Quase um quinto destes países — como China, Itália, Coréia do Sul e Espanha — têm agora uma fertilidade “ultrabaixa”, com menos de 1,4 filhos por mulher.
Para incentivar as pessoas a terem filhos, vários governos concedem benefícios a cada bebé nascido. Os subsídios para tratamentos de fertilidade também aumentaram.
Embora em alguns locais estas políticas tenham conseguido abrandar o declínio das taxas de natalidade, a tendência descendente continua a ser a norma.
E quais países têm a maior taxa de fertilidade?
Do outro lado do espectro — isto é, com altas taxas de fertilidade na América Latina — estão o Haiti, com 2,7 filhos por mulher; Paraguai, com 2,4; e Bolívia, Peru e Venezuela, com 2,1.
Embora estas taxas se destaquem no contexto regional, a nível global estão longe de ser Países africanosonde as taxas são muito mais altas.
O Nígerpor exemplo, tem uma taxa de 6,6 filhos por mulher; Chade e Somália têm 6.
Mesmo assim, para a pesquisadora Martina Yopo, é interessante observar as diferenças entre os países da região — que muitas vezes correspondem a diferenças no acesso a anticoncepcionais, ao ensino superior e ao mercado de trabalho.
Neste contexto, é importante mencionar o contraste entre as baixas taxas de fertilidade na América Latina e a alta taxa de gravidez na adolescência que persiste na região.
De acordo com a Comissão Económica para a América Latina e as Caraíbas (CEPAL), a América Latina e as Caraíbas têm um dos maiores números de gravidez na adolescência entre os 15 e os 19 anos, atrás apenas da África.

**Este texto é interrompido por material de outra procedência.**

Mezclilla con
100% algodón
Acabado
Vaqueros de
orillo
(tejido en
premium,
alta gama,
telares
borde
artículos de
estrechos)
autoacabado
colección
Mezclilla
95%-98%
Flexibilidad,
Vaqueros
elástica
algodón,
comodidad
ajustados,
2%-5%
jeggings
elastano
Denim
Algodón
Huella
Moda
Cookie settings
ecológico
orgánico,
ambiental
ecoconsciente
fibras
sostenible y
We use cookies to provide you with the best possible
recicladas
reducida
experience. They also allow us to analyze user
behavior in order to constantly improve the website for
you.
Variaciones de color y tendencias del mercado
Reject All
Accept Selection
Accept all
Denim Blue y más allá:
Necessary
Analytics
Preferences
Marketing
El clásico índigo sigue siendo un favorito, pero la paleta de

Embora a organização estime que, na última década, a região conseguiu reduzir a gravidez na adolescência (de 73,1 filhos por 1.000 mulheres adolescentes em 2010 para 52,1 em 2022), o valor “continua elevado em comparação com outras regiões do mundo e é de 48%”. superior à média mundial”.
Sabrina Juran destaca o papel da desigualdade, tão marcante na América Latina, nisso.

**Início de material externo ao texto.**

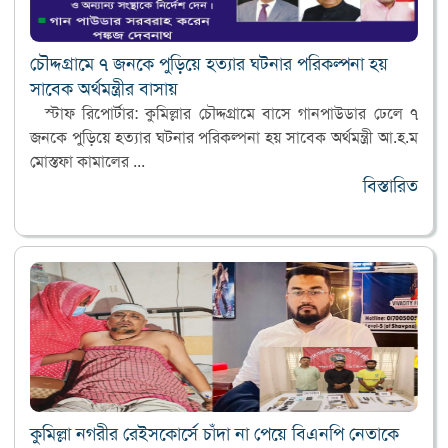
জীবনের লড়াইয়ে একটুকরো আশার আলো—শিক্ষিকা ইয়াসমিন আরার পাশে
আনভীর বসুন্ধরা গ্রুপ ফাউন্ডেশন
চৌদ্দগ্রামে ৭ জনকে পুড়িয়ে হত্যার ঘটনার পরিকল্পনা হয়
ফেসবুক সাংবাদিকদের কারণে প্রকৃত সাংবাদিকরা বিভ্রান্তিতে পড়ছেন:
সাবেক অর্থমন্ত্রীর বাসায়
চাঁদপুর জেলা প্রশাসক
স্টাফ রিপোর্টার: কুমিল্লার চৌদ্দগ্রামে বাসে গানপাউডার ঢেলে ৭
মেঘনায় ভাগ্নীকে বিয়ে করার অভিযোগে যুবদল নেতা গ্রেফতার
জনকে পুড়িয়ে হত্যার ঘটনার পরিকল্পনা হয় সাবেক অর্থমন্ত্রী আ.হ.ম
কুমিল্লা ও ব্রাহ্মণবাড়িয়া সীমান্তে ৫১ লাখ টাকার ভারতীয় পণ্য জব্দ
মোস্তফা কামালের ...
হোমনায় ড্রেজারের ড্রাম থেকে পানিতে পড়ে যুবকের মৃত্যু
বিস্তারিত
কুমিল্লা নগরীর রেইসকোর্সে চাঁদা না পেয়ে বিএনপি নেতাকে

“Isso é o que estamos vendo na questão da gravidez na adolescência. As taxas mais altas estão nas populações indígenas, rurais e de alta pobreza”.
Martina Yopo, por sua vez, afirma que tem havido uma “incapacidade estrutural de reduzir as taxas de gravidez na adolescência na região, com algumas exceções”.

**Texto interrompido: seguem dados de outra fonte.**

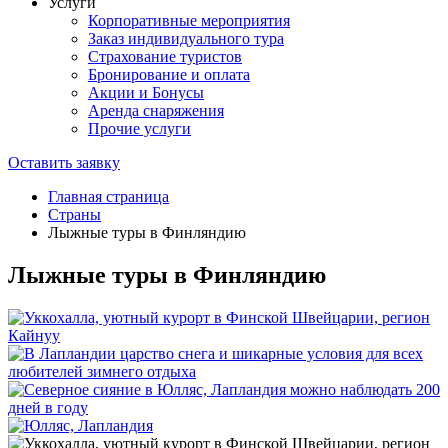
Услуги
Корпоративные мероприятия
Заказ индивидуального тура
Страхование туристов
Бронирование и оплата
Акции и Бонусы
Аренда снаряжения
Прочие услуги
Оставить заявку
Главная страница
Страны
Лыжные туры в Финляндию
Лыжные туры в Финляндию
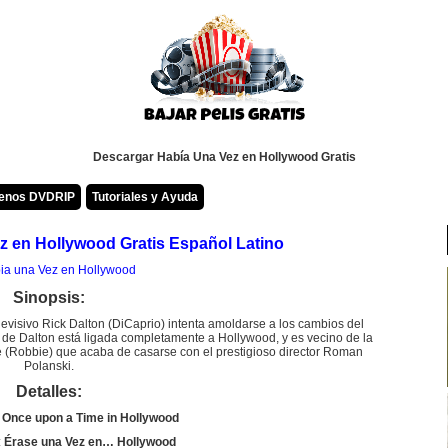
Descargar Había Una Vez en Hollywood Gratis
renos DVDRIP
Tutoriales y Ayuda
z en Hollywood Gratis Español Latino
Sinopsis:
levisivo Rick Dalton (DiCaprio) intenta amoldarse a los cambios del
a de Dalton está ligada completamente a Hollywood, y es vecino de la
e (Robbie) que acaba de casarse con el prestigioso director Roman
Polanski.
Detalles:
:
Once upon a Time in Hollywood
:
Érase una Vez en… Hollywood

“As evidências mostram que existe uma polarização, um padrão bimodal na América Latina, entre mulheres de nível socioeconômico médio ou alto que começam a adiar a maternidade, e outros segmentos da população, geralmente mais precários, que têm padrões reprodutivos diferentes”, diz o sociólogo.
Para onde estamos indo?
O rápido declínio dos nascimentos na América Latina e no mundo surpreendeu e desafiou as estimativas feitas até mesmo por organizações internacionais como a Organização das Nações Unidas (ONU).
No seu último relatório sobre as perspectivas populacionais, publicado em Julho, a ONU afirmou que a população mundial (8,2 mil milhões de pessoas) deverá continuar a crescer até 2080, atingindo um máximo de 10,3 mil milhões.
Mas esse número começará a diminuir “para cerca de 10,2 mil milhões até ao final do século – 6% ou 700 milhões de pessoas a menos do que o projectado há uma década”.
A organização afirma que alguns países, como China, Alemanha, Japão e a Rússia, atingirão o pico em 2024 e verão a sua população total diminuir em “14% nos próximos trinta anos”.
“Uma mudança notável na demografia será que o número de pessoas com mais de 65 anos ultrapassará o número de pessoas com menos de 18 anos até ao final da década de 2070, enquanto haverá mais pessoas com mais de 80 anos do que bebés com menos de um ano em meados da década de 2070”, diz a ONU.
Diante deste cenário, Martina Yopo destaca que as políticas públicas devem se adaptar às novas condições demográficas.
Para Sabrina Juran, porém, a resposta não deve necessariamente centrar-se em provocar mudanças demográficas, como incentivar as famílias a terem mais filhos.
“Devemos aceitar a nova natalidade como uma realidade. É uma tendência e é até uma boa tendência, porque fala de melhorias no acesso a contraceptivos, direitos reprodutivos e educação”, afirma.
“Mas para as economias dos países é obviamente preocupante. Por isso, apelamos a que nos preparemos adequadamente e com antecedência, para investirmos para que os idosos sejam produtivos ou para que aproveitemos 100% da população – não retirando mulheres do mercado de trabalho, por exemplo”, finaliza.